O presidente e o relator da Comissão Parlamentar de Inquérito (CPMI) que apura descontos não autorizados em aposentadorias do Instituto Nacional do Seguro Social (INSS) apresentaram um pedido ao Supremo Tribunal Federal (STF) para prorrogar os trabalhos da investigação. O objetivo é aprofundar as apurações sobre cobranças indevidas feitas por associações em nome de serviços inexistentes aos aposentados.
O senador Carlos Viana (Podemos-MG), que preside a CPMI, o deputado Alfredo Gaspar (União-AL), relator da comissão, e o deputado Marcel Van Hattem (Novo-RS) protocolaram um mandado de segurança na Corte na última sexta-feira (13). Até o momento, não há decisão sobre o pedido.
Requerimento de prorrogação e impasses regimentais
Segundo o documento encaminhado ao STF, a Mesa do Congresso Nacional não teria recebido nem lido o requerimento de prorrogação em sessão conjunta, etapas consideradas necessárias para a formalização da extensão do prazo. Originalmente, a CPMI do INSS tem data para concluir suas atividades em 28 de março.
Em nota oficial, o senador Carlos Viana ressaltou que o pedido de prorrogação cumpre os requisitos legais, apresentando o número de assinaturas exigido pela legislação, que é de pelo menos um terço dos parlamentares.
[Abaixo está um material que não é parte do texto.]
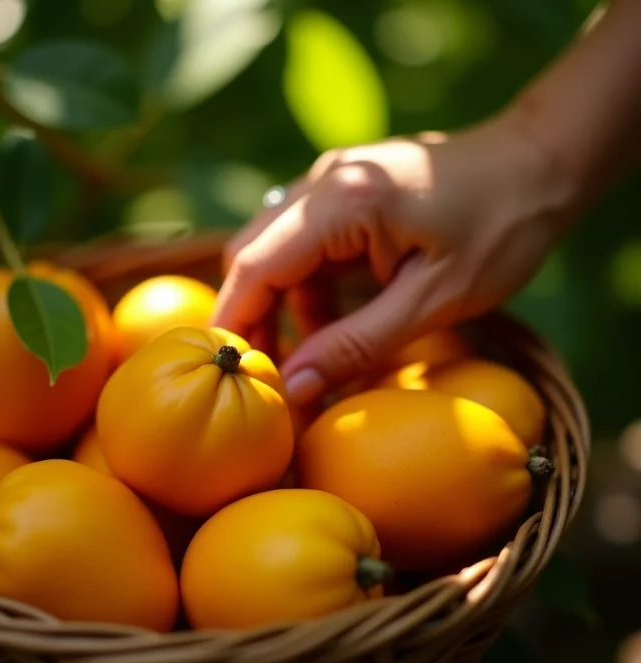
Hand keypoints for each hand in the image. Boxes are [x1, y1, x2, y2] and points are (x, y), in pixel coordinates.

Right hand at [210, 114, 574, 405]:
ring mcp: (332, 179)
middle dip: (253, 316)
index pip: (253, 265)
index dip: (234, 323)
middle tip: (274, 374)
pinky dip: (308, 287)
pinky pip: (303, 243)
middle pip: (252, 254)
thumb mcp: (433, 300)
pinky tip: (336, 319)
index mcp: (343, 200)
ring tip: (314, 354)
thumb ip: (357, 344)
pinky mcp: (345, 189)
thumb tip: (294, 388)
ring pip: (274, 250)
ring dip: (283, 305)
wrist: (539, 163)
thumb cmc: (502, 230)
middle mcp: (324, 180)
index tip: (232, 375)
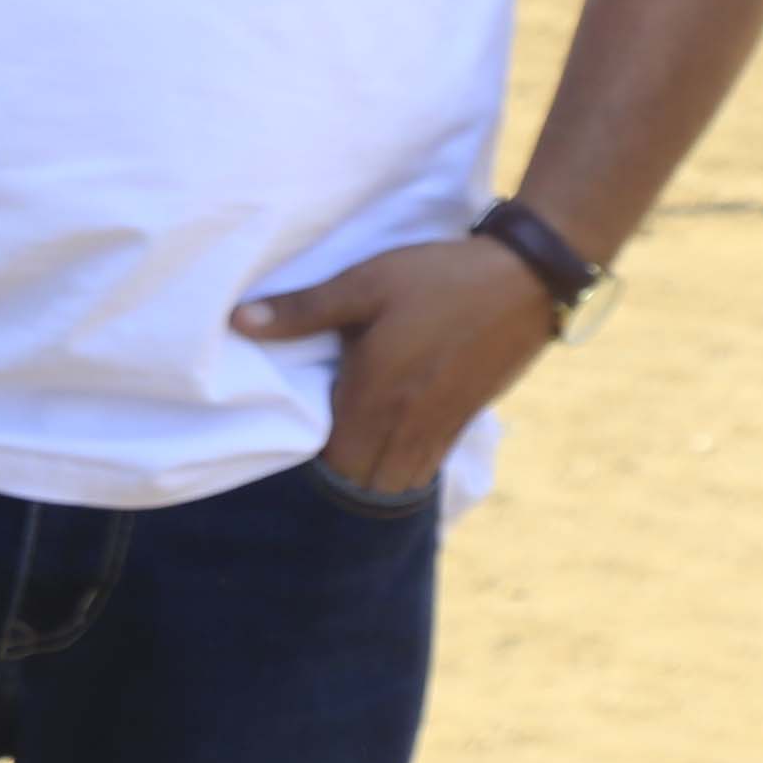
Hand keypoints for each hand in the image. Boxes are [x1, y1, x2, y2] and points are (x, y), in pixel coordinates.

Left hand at [231, 234, 555, 497]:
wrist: (524, 282)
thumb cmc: (435, 279)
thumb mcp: (363, 283)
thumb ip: (302, 310)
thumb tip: (239, 322)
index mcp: (374, 396)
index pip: (336, 466)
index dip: (313, 465)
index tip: (295, 443)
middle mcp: (407, 425)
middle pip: (366, 482)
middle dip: (341, 479)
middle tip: (318, 450)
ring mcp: (441, 428)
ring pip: (399, 481)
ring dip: (374, 477)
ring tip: (351, 452)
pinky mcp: (465, 420)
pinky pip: (427, 465)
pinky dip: (405, 467)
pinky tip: (390, 445)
A medida judicial foi tomada, segundo Viana, pois a comissão avalia que os critérios constitucionais e regimentais para a extensão do prazo foram atendidos.
Contexto da investigação
A CPMI foi instaurada para investigar denúncias de descontos fraudulentos nas aposentadorias e pensões pagas pelo INSS. As investigações focam em como associações estariam utilizando dados de segurados para realizar cobranças, muitas vezes sem a autorização expressa dos beneficiários e por serviços que não foram prestados.
Próximos passos e impacto para aposentados
A decisão do STF sobre a prorrogação é aguardada com expectativa, pois pode permitir que a CPMI reúna mais provas e ouça depoimentos adicionais de envolvidos e testemunhas. A continuidade dos trabalhos visa garantir que os aposentados prejudicados recebam o devido ressarcimento e que os responsáveis pelos descontos indevidos sejam responsabilizados.
A investigação tem potencial para impactar diretamente a vida de milhares de aposentados e pensionistas em todo o país, que podem ter sido vítimas de fraudes. A prorrogação dos trabalhos é vista como crucial para aprofundar as apurações e apresentar um relatório final com medidas eficazes para coibir tais práticas.